Hi, I’m looking for some generic advice on best-practices with regard to performance vs complexity.
I have a recursive function that gets called a few million times, it passes some complex state around in a map with a handful of members which typically get mutated during some passes of the function. After some measurements and experiments I found that a significant amount of the run time is spent in looking up and updating the map members.
I have now optimized some members the map access away by passing the individual members as function arguments - this considerably speeds up but significantly increases noise and complexity of my code, as there are a lot of places where I need to modify and pass all these arguments.
What is the idiomatic way to handle this kind of problem? Are there any other alternative ways to pass around a largish number of state parameters, other then putting them in a map? Ideally I would like some kind of fixed data structure which still allows acces to the members by name, but I’m not aware of anything like this for Elixir?
Thanks,
(The actual function is generated at compile time, but typically looks something like this: http://ix.io/3K67/elixir)
Right, thank you @LostKobrakai and @al2o3cr, records seem to be the thing I was looking for. The notation is a bit cumbersome, but the end result is good: I’m gaining about 25% speed on my code.
Thanks, but I don’t think :ets is suitable here: I really need raw performance, as this is the inner loop of a generated parser, with a state consisting of a number of stacks and pointers.
:ets is definitely not the fit for really tight inner loops, as it has to copy data into the process every invocation. so probably slower than map lookups.
I suggest to make a benchmark of :ets vs map passing.
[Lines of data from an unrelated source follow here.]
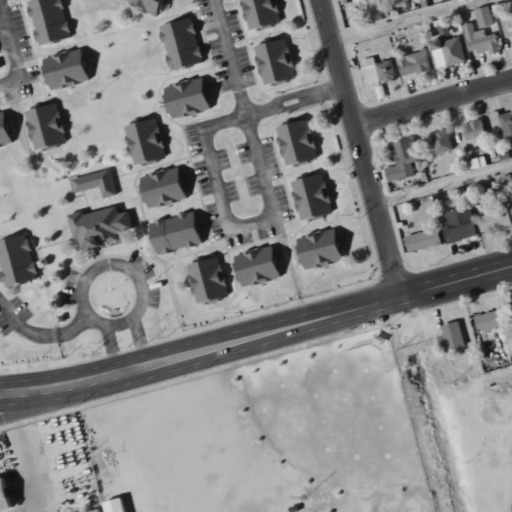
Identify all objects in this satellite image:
building: (383, 0)
building: (147, 5)
building: (260, 13)
building: (484, 17)
building: (49, 21)
building: (507, 26)
building: (480, 40)
building: (181, 44)
building: (447, 52)
building: (275, 62)
building: (413, 63)
building: (66, 69)
building: (379, 71)
road: (311, 90)
building: (188, 98)
road: (313, 101)
road: (435, 104)
building: (502, 123)
building: (46, 126)
building: (5, 130)
building: (473, 130)
road: (135, 135)
building: (145, 141)
building: (297, 142)
building: (441, 142)
road: (363, 148)
building: (402, 160)
building: (96, 183)
building: (164, 187)
building: (311, 197)
building: (510, 201)
building: (494, 220)
building: (458, 224)
building: (98, 227)
building: (175, 233)
building: (423, 240)
building: (320, 249)
building: (17, 261)
building: (258, 266)
road: (134, 271)
building: (208, 280)
building: (489, 320)
road: (257, 334)
building: (450, 336)
road: (141, 340)
road: (113, 348)
building: (3, 497)
building: (94, 511)
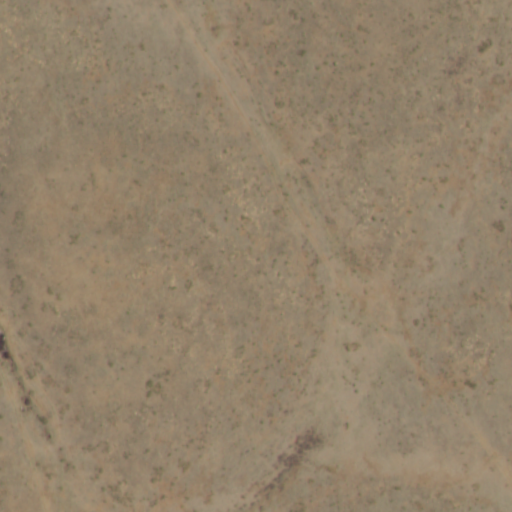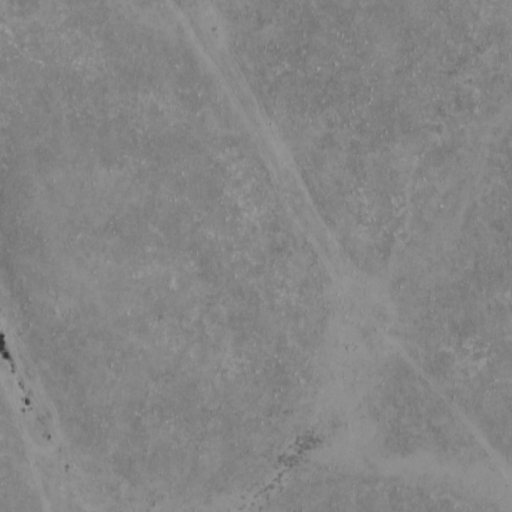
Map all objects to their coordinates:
road: (466, 432)
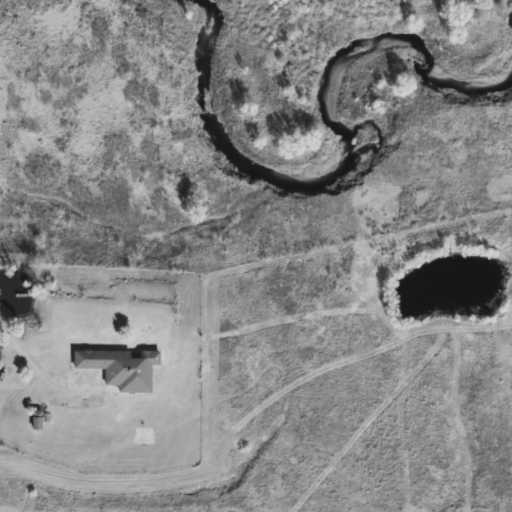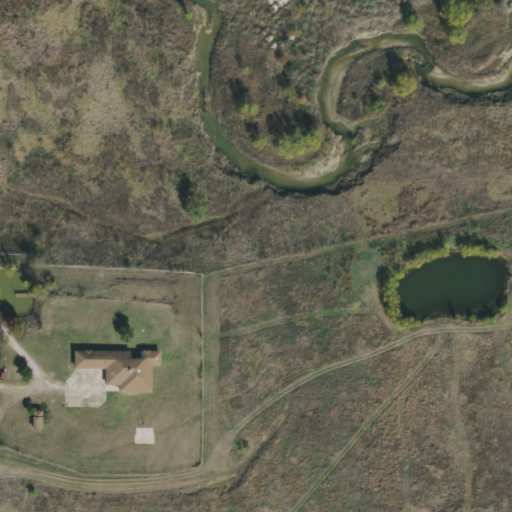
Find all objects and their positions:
road: (2, 333)
building: (120, 368)
building: (121, 368)
road: (41, 376)
road: (22, 386)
Once I had a case that I thought :ets wouldn’t fit well, but actually it sped up things x50. And it was a recursive parser passing a huge map. It’s always worth to confirm your assumptions with actual benchmarks.
Parallelization is not easy, as this is a parser generator that works on a linear input string of a possible recursive nature.
The grammar allows for an “ordered choice” operation though, where the parser will backtrack on the first option if it fails and continue on the next; it might be possible to do some kind of opportunistic parallelization here by parsing the different branches of the choice, but that would likely add a lot more complexity than I’m willing to put in for now.
In Elixir, records are used mostly in two situations:
to work with short, internal data
to interface with Erlang records
I don’t see any mention elsewhere in the docs about how Records are more performant than maps in certain situations. How did people know to suggest this as performant alternative?
Because “records” are just tuples, which are statically allocated low-level arrays with fixed size. You really can’t get any faster than making your CPU fetch data from e.g. address 0x0100 plus an offset (say element number 3), especially if the tuple / array is allocated on the stack and not on the heap.
Maps on the other hand are higher-level structures that do either a bit more complex lookups or are walking a singly-linked list (which is what Erlang’s / Elixir’s lists are), which has O(n) complexity. Hash map lookup theoretically has little smaller complexity and is thus a bit faster but it still can’t beat direct pointer access.
OP stated that map updates & lookups were showing up as hotspots:
Records are close to structs ergonomically (versus bare tuples accessed by elem/2 or pattern-matching) and (as @dimitarvp points out) they involve simpler data structures that are likely to be fast-ish.
They aren’t guaranteed to be faster - imagine a corner-case like a struct with 10000 fields; copying the whole tuple to update a record could get expensive versus updating a map with structural sharing.
The comments so far are all about performance, and I think the complexity question is also worth addressing.
If you used a map of things and easily unpacked them into separate arguments of the function, then you just decreased the complexity of your code, not increased it. It meant that they really were separate arguments all along, and packing them into a map was an unnecessary layer of indirection, which increased complexity.
Yes, the code might now be looking uglier, but that’s only because you exposed a problem, not introduced it. It might be a bit more cumbersome working with it, and that’s good - it applies pressure to solve this problem properly by understanding and refining your arguments into a smaller set of better defined concepts.
If that would be as universally true as you make it sound nobody on elixir should use structs, given they’re a fixed length/keyed container. We could just pass around their individual field values everywhere. I wouldn’t want to work in such a codebase.
I am actually suggesting using structs! Structs are the best way to represent well thought out concepts in Elixir and create modules around them.
What I’m suggesting against is packing several distinct things passed into a function into an ad-hoc map just to make passing them easier. From the fact that OP seemed to have unpacked his map into distinct arguments pretty easily, it sounded that was the case. Though I might be wrong of course!
Agreed! People put a ton of stuff in random maps and pretend it’s how it should be. 90% of the places I seen it (in Elixir codebases) is just somebody saying “feck it, I don’t want big function argument lists”.